_Exercise brief_
Repeat the stretch of entries below from the line with "Geen stress" through the line with "Galeries Lafayette". Include both ends and add nothing.

BEGIN Data extract

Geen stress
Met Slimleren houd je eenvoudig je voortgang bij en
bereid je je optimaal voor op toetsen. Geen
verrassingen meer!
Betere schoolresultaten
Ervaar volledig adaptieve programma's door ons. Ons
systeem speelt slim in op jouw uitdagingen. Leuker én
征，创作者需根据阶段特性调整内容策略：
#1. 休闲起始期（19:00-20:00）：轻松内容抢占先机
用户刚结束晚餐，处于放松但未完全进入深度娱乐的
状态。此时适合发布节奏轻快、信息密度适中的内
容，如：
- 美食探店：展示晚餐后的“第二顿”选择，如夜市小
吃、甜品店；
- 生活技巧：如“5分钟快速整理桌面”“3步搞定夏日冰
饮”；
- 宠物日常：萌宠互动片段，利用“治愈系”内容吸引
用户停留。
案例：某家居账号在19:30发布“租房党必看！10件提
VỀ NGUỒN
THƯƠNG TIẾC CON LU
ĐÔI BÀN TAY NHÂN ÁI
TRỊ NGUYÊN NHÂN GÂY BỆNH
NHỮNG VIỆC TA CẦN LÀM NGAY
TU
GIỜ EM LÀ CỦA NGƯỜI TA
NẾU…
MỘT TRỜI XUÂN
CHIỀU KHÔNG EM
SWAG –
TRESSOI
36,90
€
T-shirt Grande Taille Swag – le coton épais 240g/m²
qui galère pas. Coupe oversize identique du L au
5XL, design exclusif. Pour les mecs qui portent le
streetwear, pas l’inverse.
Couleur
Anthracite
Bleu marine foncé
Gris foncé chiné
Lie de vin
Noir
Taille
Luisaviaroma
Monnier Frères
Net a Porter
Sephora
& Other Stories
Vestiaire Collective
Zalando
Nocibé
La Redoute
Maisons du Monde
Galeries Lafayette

END Data extract
BEGIN Data extract

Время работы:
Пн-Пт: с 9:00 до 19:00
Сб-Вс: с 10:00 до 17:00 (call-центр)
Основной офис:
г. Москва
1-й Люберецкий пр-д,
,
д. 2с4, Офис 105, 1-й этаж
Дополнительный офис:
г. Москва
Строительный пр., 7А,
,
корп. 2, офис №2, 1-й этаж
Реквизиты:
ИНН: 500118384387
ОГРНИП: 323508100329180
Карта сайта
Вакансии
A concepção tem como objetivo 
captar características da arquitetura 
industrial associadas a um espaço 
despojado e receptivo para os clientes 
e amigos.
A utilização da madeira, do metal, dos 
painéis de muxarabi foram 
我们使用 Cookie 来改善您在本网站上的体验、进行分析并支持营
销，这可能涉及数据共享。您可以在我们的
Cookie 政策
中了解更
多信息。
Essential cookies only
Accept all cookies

END Data extract
BEGIN Data extract

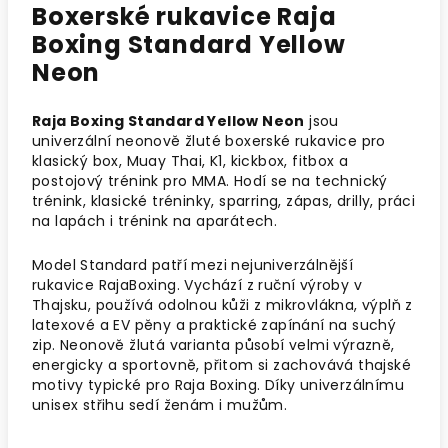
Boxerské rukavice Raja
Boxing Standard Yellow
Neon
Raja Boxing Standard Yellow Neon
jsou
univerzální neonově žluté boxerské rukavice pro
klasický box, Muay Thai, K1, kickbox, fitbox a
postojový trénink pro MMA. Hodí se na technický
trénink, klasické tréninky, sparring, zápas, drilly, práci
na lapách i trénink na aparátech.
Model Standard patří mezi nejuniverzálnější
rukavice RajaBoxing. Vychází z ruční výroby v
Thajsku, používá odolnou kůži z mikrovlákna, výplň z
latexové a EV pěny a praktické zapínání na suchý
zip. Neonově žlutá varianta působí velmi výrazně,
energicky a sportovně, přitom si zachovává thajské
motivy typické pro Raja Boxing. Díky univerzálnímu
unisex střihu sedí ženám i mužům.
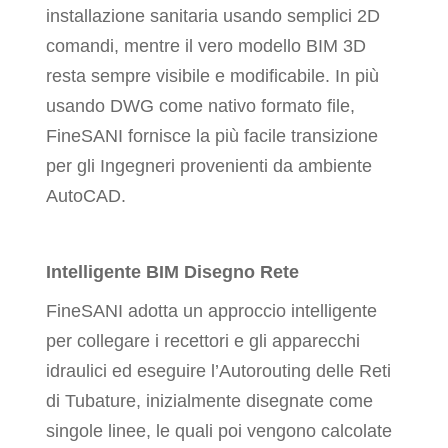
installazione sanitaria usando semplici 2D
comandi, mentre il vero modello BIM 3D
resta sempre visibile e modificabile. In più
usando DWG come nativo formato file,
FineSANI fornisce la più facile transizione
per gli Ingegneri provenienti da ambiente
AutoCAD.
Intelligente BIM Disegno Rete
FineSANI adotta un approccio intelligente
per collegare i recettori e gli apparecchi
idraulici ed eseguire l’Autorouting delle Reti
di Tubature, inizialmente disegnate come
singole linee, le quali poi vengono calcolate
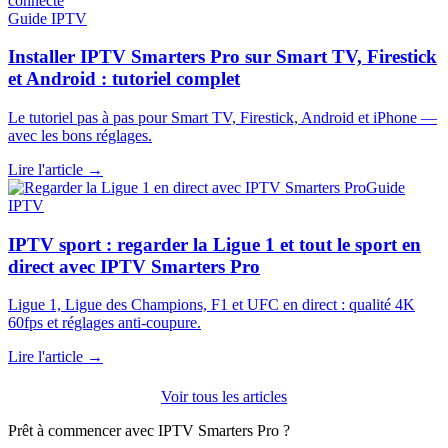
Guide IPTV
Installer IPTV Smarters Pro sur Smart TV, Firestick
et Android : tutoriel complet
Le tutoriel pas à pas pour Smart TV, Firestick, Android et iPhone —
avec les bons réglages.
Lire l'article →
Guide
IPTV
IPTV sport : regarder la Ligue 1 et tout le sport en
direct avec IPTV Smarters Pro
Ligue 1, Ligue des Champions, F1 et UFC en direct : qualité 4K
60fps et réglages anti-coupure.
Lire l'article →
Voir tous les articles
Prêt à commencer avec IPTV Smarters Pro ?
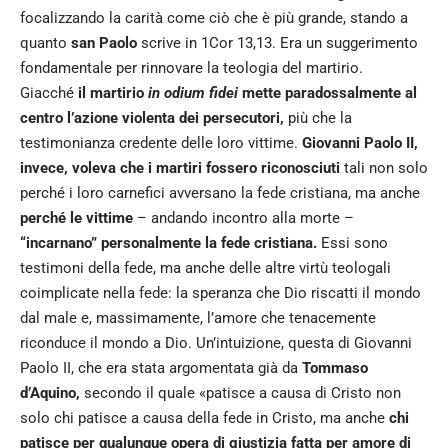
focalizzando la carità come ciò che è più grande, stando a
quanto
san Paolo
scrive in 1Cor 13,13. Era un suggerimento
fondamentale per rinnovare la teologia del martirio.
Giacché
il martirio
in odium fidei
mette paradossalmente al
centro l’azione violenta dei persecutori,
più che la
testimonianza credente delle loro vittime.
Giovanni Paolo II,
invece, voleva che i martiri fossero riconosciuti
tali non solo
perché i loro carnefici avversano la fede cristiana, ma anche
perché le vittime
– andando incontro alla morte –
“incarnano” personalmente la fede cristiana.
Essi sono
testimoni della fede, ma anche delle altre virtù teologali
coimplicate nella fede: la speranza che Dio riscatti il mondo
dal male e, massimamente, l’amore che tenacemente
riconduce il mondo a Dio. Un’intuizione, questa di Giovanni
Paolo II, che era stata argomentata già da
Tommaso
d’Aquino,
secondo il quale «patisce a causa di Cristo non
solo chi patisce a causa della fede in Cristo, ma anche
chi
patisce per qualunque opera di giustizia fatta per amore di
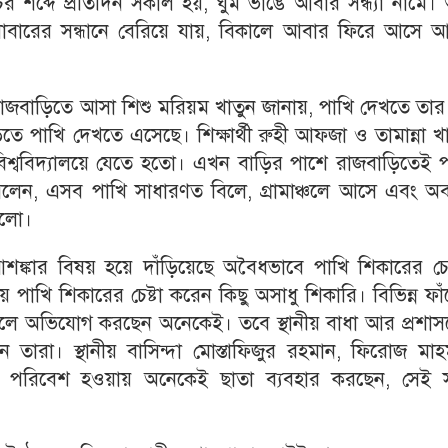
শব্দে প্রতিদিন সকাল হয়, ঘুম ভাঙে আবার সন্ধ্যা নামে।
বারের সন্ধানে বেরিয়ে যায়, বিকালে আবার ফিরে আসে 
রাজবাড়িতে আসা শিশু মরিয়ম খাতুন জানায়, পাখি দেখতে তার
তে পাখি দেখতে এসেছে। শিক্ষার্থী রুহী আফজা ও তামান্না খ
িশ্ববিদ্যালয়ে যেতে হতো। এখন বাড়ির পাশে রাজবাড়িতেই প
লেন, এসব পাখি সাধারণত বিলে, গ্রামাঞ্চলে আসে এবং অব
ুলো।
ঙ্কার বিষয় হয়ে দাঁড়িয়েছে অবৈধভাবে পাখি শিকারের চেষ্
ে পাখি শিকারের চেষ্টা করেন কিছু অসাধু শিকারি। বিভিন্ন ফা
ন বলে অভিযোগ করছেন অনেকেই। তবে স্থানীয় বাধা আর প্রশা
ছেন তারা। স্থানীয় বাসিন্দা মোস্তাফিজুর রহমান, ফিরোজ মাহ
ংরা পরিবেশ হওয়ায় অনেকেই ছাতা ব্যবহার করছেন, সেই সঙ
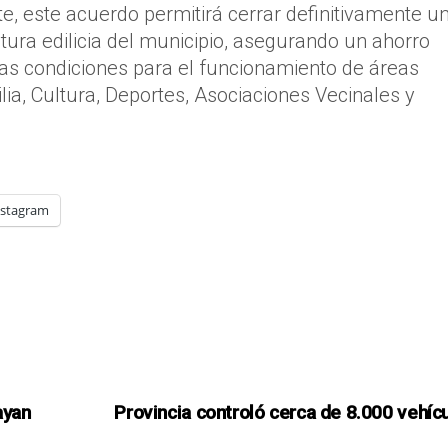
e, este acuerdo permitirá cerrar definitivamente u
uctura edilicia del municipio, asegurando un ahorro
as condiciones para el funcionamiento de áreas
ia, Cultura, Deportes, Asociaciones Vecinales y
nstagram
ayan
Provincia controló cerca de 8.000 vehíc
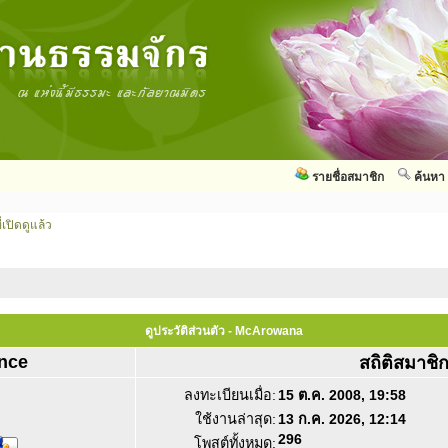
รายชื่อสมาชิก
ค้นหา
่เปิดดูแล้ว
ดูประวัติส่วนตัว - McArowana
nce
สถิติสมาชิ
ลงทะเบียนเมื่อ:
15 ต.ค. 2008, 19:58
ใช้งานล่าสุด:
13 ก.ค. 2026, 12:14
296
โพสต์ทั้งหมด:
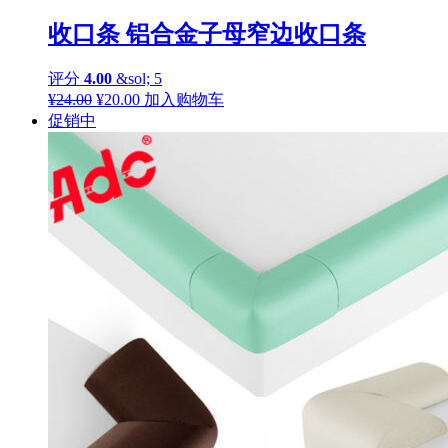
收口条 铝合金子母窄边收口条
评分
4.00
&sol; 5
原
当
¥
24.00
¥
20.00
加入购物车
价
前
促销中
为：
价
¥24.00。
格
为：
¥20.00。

END Data extract

_Exercise output_
Geen stress
Met Slimleren houd je eenvoudig je voortgang bij en
bereid je je optimaal voor op toetsen. Geen
verrassingen meer!
Betere schoolresultaten
Ervaar volledig adaptieve programma's door ons. Ons
systeem speelt slim in op jouw uitdagingen. Leuker én
征，创作者需根据阶段特性调整内容策略：
#1. 休闲起始期（19:00-20:00）：轻松内容抢占先机
用户刚结束晚餐，处于放松但未完全进入深度娱乐的
状态。此时适合发布节奏轻快、信息密度适中的内
容，如：
- 美食探店：展示晚餐后的“第二顿”选择，如夜市小
吃、甜品店；
- 生活技巧：如“5分钟快速整理桌面”“3步搞定夏日冰
饮”；
- 宠物日常：萌宠互动片段，利用“治愈系”内容吸引
用户停留。
案例：某家居账号在19:30发布“租房党必看！10件提
VỀ NGUỒN
THƯƠNG TIẾC CON LU
ĐÔI BÀN TAY NHÂN ÁI
TRỊ NGUYÊN NHÂN GÂY BỆNH
NHỮNG VIỆC TA CẦN LÀM NGAY
TU
GIỜ EM LÀ CỦA NGƯỜI TA
NẾU…
MỘT TRỜI XUÂN
CHIỀU KHÔNG EM
SWAG –
TRESSOI
36,90
€
T-shirt Grande Taille Swag – le coton épais 240g/m²
qui galère pas. Coupe oversize identique du L au
5XL, design exclusif. Pour les mecs qui portent le
streetwear, pas l’inverse.
Couleur
Anthracite
Bleu marine foncé
Gris foncé chiné
Lie de vin
Noir
Taille
Luisaviaroma
Monnier Frères
Net a Porter
Sephora
& Other Stories
Vestiaire Collective
Zalando
Nocibé
La Redoute
Maisons du Monde
Galeries Lafayette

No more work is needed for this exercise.